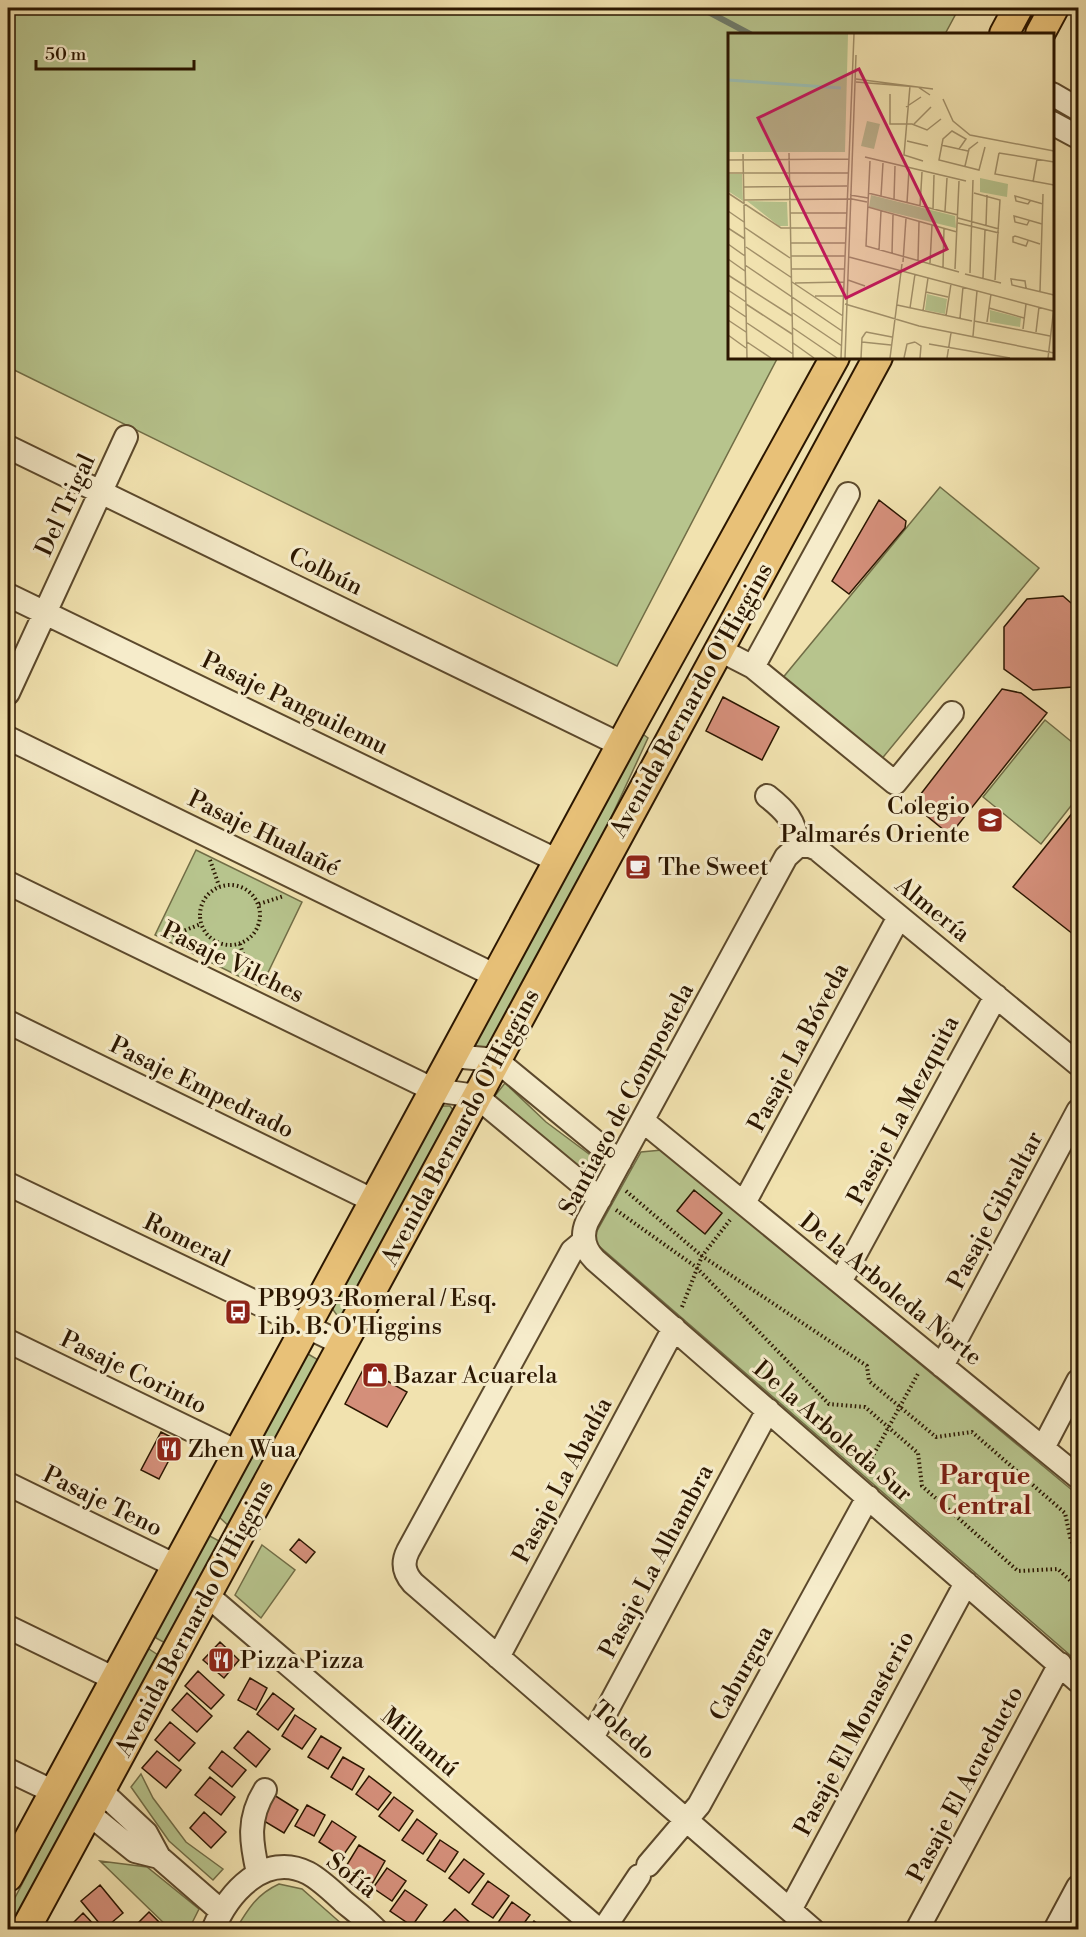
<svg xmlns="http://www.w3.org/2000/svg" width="1086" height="1937" viewBox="0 0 1086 1937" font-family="'Libre Bodoni',serif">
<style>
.green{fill:#b7c48d;stroke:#716d46;stroke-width:1.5}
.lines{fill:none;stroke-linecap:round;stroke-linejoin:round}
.stream{stroke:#6e7a6a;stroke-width:6}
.building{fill:#d48f7a;stroke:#2b1600;stroke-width:1.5}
.minor-casing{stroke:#5c492c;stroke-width:26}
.major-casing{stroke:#2b1600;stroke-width:32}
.path{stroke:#2b1600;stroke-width:4;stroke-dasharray:1.5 3;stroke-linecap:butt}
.minor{stroke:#f6eccb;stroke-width:22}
.major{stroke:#e8c178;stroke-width:28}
.labels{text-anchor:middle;stroke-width:6;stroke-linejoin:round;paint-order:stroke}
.street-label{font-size:24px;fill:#2b1600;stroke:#f6eccb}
.poi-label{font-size:24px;fill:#2b1600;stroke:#f6eccb;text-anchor:start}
.neighbourhood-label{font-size:26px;font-weight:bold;fill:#7a1f14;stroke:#f6eccb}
.inset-river{fill:none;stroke:#9bbdb0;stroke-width:3}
.inset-road{fill:none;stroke:#a29069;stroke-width:1.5}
.view{fill:#c2185b;fill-opacity:0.15;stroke:#c2185b;stroke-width:3}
.inset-edge{fill:none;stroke:#2b1600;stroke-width:3}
</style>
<rect width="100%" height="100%" fill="#f1e2af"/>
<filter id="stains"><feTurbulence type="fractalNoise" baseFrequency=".00333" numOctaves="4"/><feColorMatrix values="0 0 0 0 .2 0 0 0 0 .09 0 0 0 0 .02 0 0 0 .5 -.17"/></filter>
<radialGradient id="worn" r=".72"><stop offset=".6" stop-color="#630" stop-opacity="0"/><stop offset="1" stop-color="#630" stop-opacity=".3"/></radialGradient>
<path class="green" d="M8,8h951l-14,26h-216v323h49l-161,309 -609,-299z
M940,487l99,81 -159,193 -99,-81z
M1045,720l33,27v50l-37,47 -58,-47z
M640,732l8,6 -52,112 -107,198 -21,2z
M196,850l106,52 -41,85 -106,-52z
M505,1083l41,39 47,35 -4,9 -19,3 -76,-72z
M436,1106h14l6,8 -107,201 -10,3 -8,-11z
M662,1150l416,345v167l-486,-422 49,-88z
M303,1351l17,10 -87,169 -17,-16z
M204,1533l19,10 -56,101 -11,-6 -1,-10z
M262,1545l33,25 -34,48 -26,-23z
M146,1647l15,10 -144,272 -9,1v-19z
M141,1774l12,24 33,44 37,27 -10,11 -44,-39 -38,-54z
M100,1861l47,6 52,42 -10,20h-19z
M279,1884l23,5 41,36 -3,4h-104c12,-20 21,-35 43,-45z"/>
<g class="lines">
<path class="stream" d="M701,8l49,26"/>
</g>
<path class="building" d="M879,500l27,21 -1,7 -56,66 -17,-13z
M1063,596l15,13v71l-5,7 -40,3 -29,-21v-42l23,-28z
M1002,689l19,4 26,20 -97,122 -27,-22 -13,-5z
M723,697l56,30 -17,33 -56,-29z
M1078,806v132l-65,-51z
M694,1190l28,23 -17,21 -28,-23z
M364,1368l43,24 -20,35 -42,-23z
M161,1432l18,9 -20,38 -18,-9z
M299,1539l16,13 -9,11 -16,-13z
M220,1642l19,18 -15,18 -21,-18z
M198,1671l26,24 -13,14 -26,-23z
M250,1678l17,10 -11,22 -18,-10z
M187,1693l25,23 -15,16 -25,-22z
M273,1693l21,16 -16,21 -21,-16z
M295,1715l21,14 -14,20 -20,-13z
M170,1722l25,21 -16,18 -24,-21z
M248,1731l22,18 -14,18 -22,-19z
M321,1736l20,12 -13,21 -20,-12z
M157,1751l24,19 -15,18 -24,-20z
M222,1751l24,19 -14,17 -23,-19z
M343,1757l21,12 -12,21 -21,-13z
M369,1776l22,17 -13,17 -22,-16z
M210,1777l25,20 -14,18 -26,-20z
M274,1795l24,15 -14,23 -25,-15z
M394,1797l19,14 -14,20 -20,-15z
M307,1805l18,10 -11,21 -19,-10z
M204,1812l22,20 -15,16 -21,-20z
M417,1819l20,15 -14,20 -21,-14z
M332,1821l24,16 -14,20 -23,-15z
M440,1840l18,12 -13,20 -18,-12z
M359,1845l26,16 -13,23 -27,-16z
M464,1859l20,15 -15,19 -20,-15z
M387,1868l19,13 -14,20 -19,-13z
M488,1881l21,15 -16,22 -21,-14z
M100,1885l23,28 -19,16 -23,-28z
M405,1890l22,15 -15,21 -22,-15z
M512,1902l18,13 -11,15h-13l-9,-6z
M455,1909l23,21h-35l-4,-4z
M149,1912l18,18h-36z
M83,1913l16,17h-33z
M534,1921l13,9h-19z"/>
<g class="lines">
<defs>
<path id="minor" d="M1052,94l26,15
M1052,123l26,14
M8,447l613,298
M8,595l550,266
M718,649l35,18 142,116 57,-70
M753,667l95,-173
M8,693l118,-256
M8,738l488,238
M767,796c19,15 28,24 31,50
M8,883l426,207 42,6 124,103
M8,1022l366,179
M452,1056l44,4 124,102
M1078,1064l-261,-215 -7,-3h-12l-12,11 -199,365c-6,14 -3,27 8,38l483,421
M643,1121l435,356
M8,1184l335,160
M744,1203l155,-286
M584,1241l-12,10 -164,300c-6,12 -4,22 5,32l400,347
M840,1282l156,-286
M8,1341l229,111
M942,1366l136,-255
M1043,1448l35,-67
M8,1484l168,82
M207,1595l392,335
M8,1627l107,52
M498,1657l176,-329
M592,1738l176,-328
M8,1770l46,22
M101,1791l45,42 13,24 62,54
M88,1813l47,38 24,6
M648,1865l51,-60 169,-308
M258,1873c-7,-31 -11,-54 7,-83
M790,1910l176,-327
M213,1930c15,-37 52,-79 95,-57 13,7 25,19 36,29 11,9 22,17 32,28
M603,1930l36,-54
M917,1930l143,-266
M1055,1930l23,-43"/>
<path id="major" d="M1004,34l14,-26
M1040,34l14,-26
M8,1877l628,-1160 199,-360
M25,1930l853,-1573"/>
</defs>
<use href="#minor" class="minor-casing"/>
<use href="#major" class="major-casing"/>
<path class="path" d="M210,860l9,26
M200 915a30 30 0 1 1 60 0a30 30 0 1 1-60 0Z
M259,904l25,-8
M168,937l33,-13
M240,944l10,34
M626,1191l76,65 165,110 2,15 67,56 36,-5 93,81 6,28 7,7
M616,1210l80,57 133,137 36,3 53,46 4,33 96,85 40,-2 20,19
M682,1307l20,-51 28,-36
M865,1470l54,-98"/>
<use href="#minor" class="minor"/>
<use href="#major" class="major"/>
</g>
<defs>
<symbol id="school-square" viewBox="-11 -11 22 22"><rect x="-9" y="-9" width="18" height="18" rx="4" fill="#8f2418" stroke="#f6eccb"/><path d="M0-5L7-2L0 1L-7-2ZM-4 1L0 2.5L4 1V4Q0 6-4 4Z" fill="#fff"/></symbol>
<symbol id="cafe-square" viewBox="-11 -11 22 22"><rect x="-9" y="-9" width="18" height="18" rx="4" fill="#8f2418" stroke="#f6eccb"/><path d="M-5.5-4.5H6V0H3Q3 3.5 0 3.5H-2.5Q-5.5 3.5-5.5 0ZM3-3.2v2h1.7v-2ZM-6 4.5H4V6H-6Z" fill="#fff"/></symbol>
<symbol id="bus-square" viewBox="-11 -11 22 22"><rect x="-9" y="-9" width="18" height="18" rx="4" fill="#8f2418" stroke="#f6eccb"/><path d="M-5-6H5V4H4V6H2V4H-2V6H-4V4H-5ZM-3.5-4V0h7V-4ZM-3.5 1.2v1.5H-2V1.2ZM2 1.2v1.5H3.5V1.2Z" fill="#fff"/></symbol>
<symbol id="shop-square" viewBox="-11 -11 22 22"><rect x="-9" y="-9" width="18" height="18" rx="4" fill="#8f2418" stroke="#f6eccb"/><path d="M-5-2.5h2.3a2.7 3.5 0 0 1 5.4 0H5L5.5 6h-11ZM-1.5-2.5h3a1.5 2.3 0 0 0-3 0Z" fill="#fff"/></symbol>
<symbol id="restaurant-square" viewBox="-11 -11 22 22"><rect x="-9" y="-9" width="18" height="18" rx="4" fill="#8f2418" stroke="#f6eccb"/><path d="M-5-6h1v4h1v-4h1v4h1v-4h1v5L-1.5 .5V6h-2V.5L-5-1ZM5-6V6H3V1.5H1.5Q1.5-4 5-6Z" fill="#fff"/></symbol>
</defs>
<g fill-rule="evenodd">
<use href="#school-square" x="975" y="805" width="30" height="30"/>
<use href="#cafe-square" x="623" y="852" width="30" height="30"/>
<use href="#bus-square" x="223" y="1297" width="30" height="30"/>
<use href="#shop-square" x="360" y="1360" width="30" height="30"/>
<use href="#restaurant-square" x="154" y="1434" width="30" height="30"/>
<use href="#restaurant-square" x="206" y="1645" width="30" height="30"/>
</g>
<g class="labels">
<g class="street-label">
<text transform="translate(65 505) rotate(-65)" y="8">Del Trigal</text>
<text transform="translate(326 571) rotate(26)" y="8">Colbún</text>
<text transform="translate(691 700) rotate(-61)" y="8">Avenida Bernardo O'Higgins</text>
<text transform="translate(295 703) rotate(26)" y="8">Pasaje Panguilemu</text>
<text transform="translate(264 833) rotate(26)" y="8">Pasaje Hualañé</text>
<text transform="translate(933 909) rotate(39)" y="8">Almería</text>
<text transform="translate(233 962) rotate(26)" y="8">Pasaje Vilches</text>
<text transform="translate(798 1047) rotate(-62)" y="8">Pasaje La Bóveda</text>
<text transform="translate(202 1087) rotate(26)" y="8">Pasaje Empedrado</text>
<text transform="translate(626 1099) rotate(-62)" y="8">Santiago de Compostela</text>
<text transform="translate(903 1110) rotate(-62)" y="8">Pasaje La Mezquita</text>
<text transform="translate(460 1127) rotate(-62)" y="8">Avenida Bernardo O'Higgins</text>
<text transform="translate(995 1210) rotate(-62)" y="8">Pasaje Gibraltar</text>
<text transform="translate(187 1240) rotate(26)" y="8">Romeral</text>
<text transform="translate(891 1289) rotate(39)" y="8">De la Arboleda Norte</text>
<text transform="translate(134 1372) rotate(26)" y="8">Pasaje Corinto</text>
<text transform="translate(833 1431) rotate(41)" y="8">De la Arboleda Sur</text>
<text transform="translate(562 1480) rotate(-62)" y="8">Pasaje La Abadía</text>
<text transform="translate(103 1501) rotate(26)" y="8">Pasaje Teno</text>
<text transform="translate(656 1561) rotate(-62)" y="8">Pasaje La Alhambra</text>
<text transform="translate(194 1618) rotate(-62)" y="8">Avenida Bernardo O'Higgins</text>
<text transform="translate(741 1673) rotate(-61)" y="8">Caburgua</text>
<text transform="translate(624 1730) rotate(41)" y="8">Toledo</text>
<text transform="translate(854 1733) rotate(-62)" y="8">Pasaje El Monasterio</text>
<text transform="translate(420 1742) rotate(40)" y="8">Millantú</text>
<text transform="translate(965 1784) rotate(-62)" y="8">Pasaje El Acueducto</text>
<text transform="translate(352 1875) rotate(38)" y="8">Sofía</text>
</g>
<g class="poi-label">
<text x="970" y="814" text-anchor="end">Colegio<tspan x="970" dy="28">Palmarés Oriente</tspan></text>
<text x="658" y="875">The Sweet</text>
<text x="258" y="1306">PB993-Romeral / Esq.<tspan x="258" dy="28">Lib. B. O'Higgins</tspan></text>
<text x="394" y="1383">Bazar Acuarela</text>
<text x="188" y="1457">Zhen Wua</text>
<text x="240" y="1668">Pizza Pizza</text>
</g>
<g class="neighbourhood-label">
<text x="985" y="1484">Parque<tspan x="985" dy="30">Central</tspan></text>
</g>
</g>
<g transform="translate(728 33)">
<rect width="326" height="326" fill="#f1e2af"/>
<path d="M0,1h120l-3,118h-117zM139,88l13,3 -6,25 -13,-3zM0,141h14l1,27 -15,-10zM252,145l28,6 -1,13 -27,-5zM143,162l84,21 1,12 -87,-21zM19,168l40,1 1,24h-9zM199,261l20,5 -2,15 -20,-4zM262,277l31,8 -1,9 -30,-5z" fill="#b7c48d"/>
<path class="inset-river" d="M0,47l113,8"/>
<path class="inset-road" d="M128,46l77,10M128,49l62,5 12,8M182,53l-6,69 19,6M162,61v30h22l15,6 14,-11M215,66l10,22 17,14 84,16M178,74l15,-10M186,91l17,-17M179,108l21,5M213,112l27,6M231,116l7,-10 -14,-8 -9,8 -4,21 40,10 6,-23M61,120l4,205M271,120l-4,21 59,11M271,120l55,9M15,121l4,204M137,124l101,24M0,127l121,-1M142,128l-4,85 93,26M237,133l4,-17 9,-7M0,140h121M305,149l4,-23M16,154l103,-1M0,160l53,35h66M140,160l90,22M246,160l26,7 -5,80M122,162l18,3M153,163l2,-33M166,166l1,-33M16,167l108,-1 15,3M302,168l-2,3 -12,-3 -1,-5 28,8M179,170l2,-34M192,173l2,-34M140,174l89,25M205,176l1,-34M0,178l16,11M217,178l2,-33M62,180h57M230,185l41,11M301,188l-2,4 -12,-3 -1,-6 28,8M230,190l41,10M258,192l1,-30M16,194l46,31M0,195l17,11M300,208l-2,5 -13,-4v-5l2,-1 25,8M63,210h55M0,211l17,12M18,214l46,31M151,217l2,-39M164,220l1,-38M63,223h54M121,224l204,54M0,226l17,12M190,227l1,-38M175,229l3,-44M202,230l2,-38M17,232l97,66M326,233v23M215,234l1,-39M63,236h53M227,236l4,-88M242,240l3,-93M237,241l36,9M0,242l64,41M255,245l2,-48M120,247l17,6M64,249l51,34M67,250l49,-1M298,255l-1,-7 -14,-2 1,6 42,10M0,257l18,12M312,258l3,-97M198,259l22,5M87,263h28M18,271l46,30M117,271l74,22 135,27M0,272l18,12M169,272l75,16M182,275l5,-34M261,275l35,10M195,278l5,-33M65,280l49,33M218,283l5,-32M232,285l3,-31M0,287l18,12M246,288l76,15M259,289l4,-28M19,290l46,31M65,295l44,30M295,296l3,-25M138,299l26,5M308,299l3,-25M0,302l18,13M245,303l4,-45M19,309l24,16M134,309l29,3M187,309l6,4 -1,12M65,310l21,15M201,311l81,14M113,325l13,-324M117,325l11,-303M133,325l1,-20 4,-6M162,325l12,-94M176,325l3,-14 8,-2M219,325l4,-25M320,325l6,-51"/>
<path class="view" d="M131,36l88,180 -101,49 -88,-180z"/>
<rect width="326" height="326" class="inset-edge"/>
</g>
<rect width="1086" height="1937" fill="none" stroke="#f1e2af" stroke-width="30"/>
<rect x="9" y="9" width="1068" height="1919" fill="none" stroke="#2b1600" stroke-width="3"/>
<rect x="15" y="15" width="1056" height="1907" fill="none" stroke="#2b1600" stroke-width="1.5"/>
<path d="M36 60v9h158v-9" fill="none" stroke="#2b1600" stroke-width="3"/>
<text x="45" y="60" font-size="18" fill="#2b1600" stroke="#f6eccb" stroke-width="4.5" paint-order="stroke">50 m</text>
<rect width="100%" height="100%" filter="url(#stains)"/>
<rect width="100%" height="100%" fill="url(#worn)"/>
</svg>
-- -- --
• What to work on
Report all lines of the data above that include the string "linecap".

• Problem solution
.lines{fill:none;stroke-linecap:round;stroke-linejoin:round}
.path{stroke:#2b1600;stroke-width:4;stroke-dasharray:1.5 3;stroke-linecap:butt}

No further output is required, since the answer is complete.